**THE TASK**: Arrange the lines below as a numbered list, starting with the very first line and going on through the line that contains "Состав: 100% хлопок". Skip any blank lines.
== DATA SECTION
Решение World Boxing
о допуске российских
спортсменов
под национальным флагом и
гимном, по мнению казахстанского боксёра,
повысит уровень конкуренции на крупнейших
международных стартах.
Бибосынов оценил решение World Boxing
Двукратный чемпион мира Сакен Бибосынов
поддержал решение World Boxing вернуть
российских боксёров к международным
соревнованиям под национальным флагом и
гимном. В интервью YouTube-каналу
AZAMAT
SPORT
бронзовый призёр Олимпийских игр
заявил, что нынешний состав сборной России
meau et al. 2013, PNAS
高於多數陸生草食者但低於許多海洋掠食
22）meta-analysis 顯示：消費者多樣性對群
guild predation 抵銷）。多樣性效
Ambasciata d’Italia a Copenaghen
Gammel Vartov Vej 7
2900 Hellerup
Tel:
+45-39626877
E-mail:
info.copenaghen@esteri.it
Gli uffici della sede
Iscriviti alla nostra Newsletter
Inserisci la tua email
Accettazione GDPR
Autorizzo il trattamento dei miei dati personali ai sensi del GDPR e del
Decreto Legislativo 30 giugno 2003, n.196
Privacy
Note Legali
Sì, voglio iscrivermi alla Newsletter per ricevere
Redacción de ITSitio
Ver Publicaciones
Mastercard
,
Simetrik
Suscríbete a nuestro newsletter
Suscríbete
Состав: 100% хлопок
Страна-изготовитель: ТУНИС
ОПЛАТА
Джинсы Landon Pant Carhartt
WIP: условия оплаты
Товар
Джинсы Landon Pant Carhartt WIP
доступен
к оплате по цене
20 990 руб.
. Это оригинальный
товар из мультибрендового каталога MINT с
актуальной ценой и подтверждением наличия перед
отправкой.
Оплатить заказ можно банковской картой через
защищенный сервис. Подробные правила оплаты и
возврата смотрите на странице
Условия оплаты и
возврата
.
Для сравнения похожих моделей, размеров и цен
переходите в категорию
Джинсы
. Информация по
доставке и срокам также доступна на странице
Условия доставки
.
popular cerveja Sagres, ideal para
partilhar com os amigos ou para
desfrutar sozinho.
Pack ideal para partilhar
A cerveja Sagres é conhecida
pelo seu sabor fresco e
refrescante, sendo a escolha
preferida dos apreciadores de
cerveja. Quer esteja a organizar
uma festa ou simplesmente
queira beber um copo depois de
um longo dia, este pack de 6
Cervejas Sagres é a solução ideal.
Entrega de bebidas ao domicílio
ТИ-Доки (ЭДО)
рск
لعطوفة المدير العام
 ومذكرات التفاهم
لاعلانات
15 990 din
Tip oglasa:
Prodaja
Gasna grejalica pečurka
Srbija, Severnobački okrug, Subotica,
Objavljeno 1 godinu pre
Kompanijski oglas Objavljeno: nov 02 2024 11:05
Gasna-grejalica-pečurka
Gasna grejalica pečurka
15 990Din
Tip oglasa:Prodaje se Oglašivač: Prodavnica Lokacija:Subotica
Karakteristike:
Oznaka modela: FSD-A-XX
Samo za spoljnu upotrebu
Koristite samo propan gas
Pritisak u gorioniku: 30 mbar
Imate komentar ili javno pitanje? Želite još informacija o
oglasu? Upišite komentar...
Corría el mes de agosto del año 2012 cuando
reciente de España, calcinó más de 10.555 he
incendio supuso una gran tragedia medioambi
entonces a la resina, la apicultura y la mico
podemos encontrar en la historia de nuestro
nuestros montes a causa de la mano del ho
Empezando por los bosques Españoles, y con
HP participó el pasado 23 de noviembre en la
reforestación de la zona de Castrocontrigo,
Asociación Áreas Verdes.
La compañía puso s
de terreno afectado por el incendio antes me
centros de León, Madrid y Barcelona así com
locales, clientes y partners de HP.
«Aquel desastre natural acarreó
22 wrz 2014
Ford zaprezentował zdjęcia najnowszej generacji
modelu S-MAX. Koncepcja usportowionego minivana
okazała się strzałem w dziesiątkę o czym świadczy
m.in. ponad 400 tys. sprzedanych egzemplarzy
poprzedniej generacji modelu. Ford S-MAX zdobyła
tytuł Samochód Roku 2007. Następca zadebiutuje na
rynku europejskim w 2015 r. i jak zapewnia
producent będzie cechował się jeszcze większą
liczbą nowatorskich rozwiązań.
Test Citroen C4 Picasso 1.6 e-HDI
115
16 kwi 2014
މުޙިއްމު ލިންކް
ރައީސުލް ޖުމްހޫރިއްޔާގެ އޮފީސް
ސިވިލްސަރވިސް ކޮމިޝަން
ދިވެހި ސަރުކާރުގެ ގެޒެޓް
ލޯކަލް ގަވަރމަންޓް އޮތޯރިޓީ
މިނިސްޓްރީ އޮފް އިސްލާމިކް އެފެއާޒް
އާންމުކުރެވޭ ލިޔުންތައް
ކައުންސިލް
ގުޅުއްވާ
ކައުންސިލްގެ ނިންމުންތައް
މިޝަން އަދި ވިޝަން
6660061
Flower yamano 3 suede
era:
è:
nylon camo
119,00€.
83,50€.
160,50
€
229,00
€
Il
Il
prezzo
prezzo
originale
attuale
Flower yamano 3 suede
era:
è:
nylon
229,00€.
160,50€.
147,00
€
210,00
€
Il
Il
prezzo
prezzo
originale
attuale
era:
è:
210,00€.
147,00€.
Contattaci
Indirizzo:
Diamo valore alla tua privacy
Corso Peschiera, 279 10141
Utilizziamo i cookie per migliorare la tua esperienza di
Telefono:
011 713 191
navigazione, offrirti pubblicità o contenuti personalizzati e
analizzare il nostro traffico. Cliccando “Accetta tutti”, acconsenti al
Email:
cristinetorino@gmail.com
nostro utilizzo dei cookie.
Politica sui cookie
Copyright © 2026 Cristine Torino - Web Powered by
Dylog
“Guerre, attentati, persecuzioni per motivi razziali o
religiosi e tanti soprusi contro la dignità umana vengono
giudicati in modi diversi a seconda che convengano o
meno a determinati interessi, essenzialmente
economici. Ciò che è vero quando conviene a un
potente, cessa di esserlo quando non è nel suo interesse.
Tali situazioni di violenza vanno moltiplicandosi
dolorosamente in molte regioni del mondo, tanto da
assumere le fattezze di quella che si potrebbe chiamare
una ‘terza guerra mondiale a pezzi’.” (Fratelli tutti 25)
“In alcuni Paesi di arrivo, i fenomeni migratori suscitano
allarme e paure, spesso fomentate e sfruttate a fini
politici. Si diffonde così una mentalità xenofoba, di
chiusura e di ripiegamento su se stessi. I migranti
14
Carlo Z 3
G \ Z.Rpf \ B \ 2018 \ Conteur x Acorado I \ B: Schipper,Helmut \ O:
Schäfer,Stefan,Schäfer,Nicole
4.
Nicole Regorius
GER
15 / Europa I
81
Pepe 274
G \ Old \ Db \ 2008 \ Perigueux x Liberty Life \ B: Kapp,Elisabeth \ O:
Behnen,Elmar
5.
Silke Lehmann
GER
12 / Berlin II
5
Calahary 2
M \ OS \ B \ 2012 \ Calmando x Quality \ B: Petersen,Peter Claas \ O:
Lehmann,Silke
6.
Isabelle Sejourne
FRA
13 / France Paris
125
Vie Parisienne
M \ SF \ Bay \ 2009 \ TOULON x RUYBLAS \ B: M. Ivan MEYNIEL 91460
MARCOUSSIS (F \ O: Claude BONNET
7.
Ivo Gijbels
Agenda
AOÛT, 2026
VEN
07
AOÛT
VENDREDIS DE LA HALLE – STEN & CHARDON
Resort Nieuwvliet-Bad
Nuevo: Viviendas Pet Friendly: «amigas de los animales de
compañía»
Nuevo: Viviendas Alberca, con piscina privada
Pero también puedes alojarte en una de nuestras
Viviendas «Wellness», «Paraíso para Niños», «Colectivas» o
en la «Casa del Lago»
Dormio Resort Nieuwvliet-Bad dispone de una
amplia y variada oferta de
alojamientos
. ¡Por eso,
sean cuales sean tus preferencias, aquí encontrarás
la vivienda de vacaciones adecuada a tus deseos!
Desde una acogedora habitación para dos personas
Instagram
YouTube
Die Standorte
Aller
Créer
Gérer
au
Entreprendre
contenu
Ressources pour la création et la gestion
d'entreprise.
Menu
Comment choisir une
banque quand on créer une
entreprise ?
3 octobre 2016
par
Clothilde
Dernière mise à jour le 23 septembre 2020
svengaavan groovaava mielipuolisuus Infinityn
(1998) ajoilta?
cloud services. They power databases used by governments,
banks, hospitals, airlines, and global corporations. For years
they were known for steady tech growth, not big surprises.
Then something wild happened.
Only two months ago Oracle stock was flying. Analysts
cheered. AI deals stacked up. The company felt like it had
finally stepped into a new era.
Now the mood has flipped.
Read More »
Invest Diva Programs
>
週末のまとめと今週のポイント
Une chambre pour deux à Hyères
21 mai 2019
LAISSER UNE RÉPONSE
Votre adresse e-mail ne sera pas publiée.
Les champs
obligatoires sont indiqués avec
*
====
**ANSWER SECTION**:
1. Решение World Boxing
2. о допуске российских
3. спортсменов
4. под национальным флагом и
5. гимном, по мнению казахстанского боксёра,
6. повысит уровень конкуренции на крупнейших
7. международных стартах.
8. Бибосынов оценил решение World Boxing
9. Двукратный чемпион мира Сакен Бибосынов
10. поддержал решение World Boxing вернуть
11. российских боксёров к международным
12. соревнованиям под национальным флагом и
13. гимном. В интервью YouTube-каналу
14. AZAMAT
15. SPORT
16. бронзовый призёр Олимпийских игр
17. заявил, что нынешний состав сборной России
18. meau et al. 2013, PNAS
19. 高於多數陸生草食者但低於許多海洋掠食
20. 22）meta-analysis 顯示：消費者多樣性對群
21. guild predation 抵銷）。多樣性效
22. Ambasciata d’Italia a Copenaghen
23. Gammel Vartov Vej 7
24. 2900 Hellerup
25. Tel:
26. +45-39626877
27. E-mail:
28. info.copenaghen@esteri.it
29. Gli uffici della sede
30. Iscriviti alla nostra Newsletter
31. Inserisci la tua email
32. Accettazione GDPR
33. Autorizzo il trattamento dei miei dati personali ai sensi del GDPR e del
34. Decreto Legislativo 30 giugno 2003, n.196
35. Privacy
36. Note Legali
37. Sì, voglio iscrivermi alla Newsletter per ricevere
38. Redacción de ITSitio
39. Ver Publicaciones
40. Mastercard
41. ,
42. Simetrik
43. Suscríbete a nuestro newsletter
44. Suscríbete
45. Состав: 100% хлопок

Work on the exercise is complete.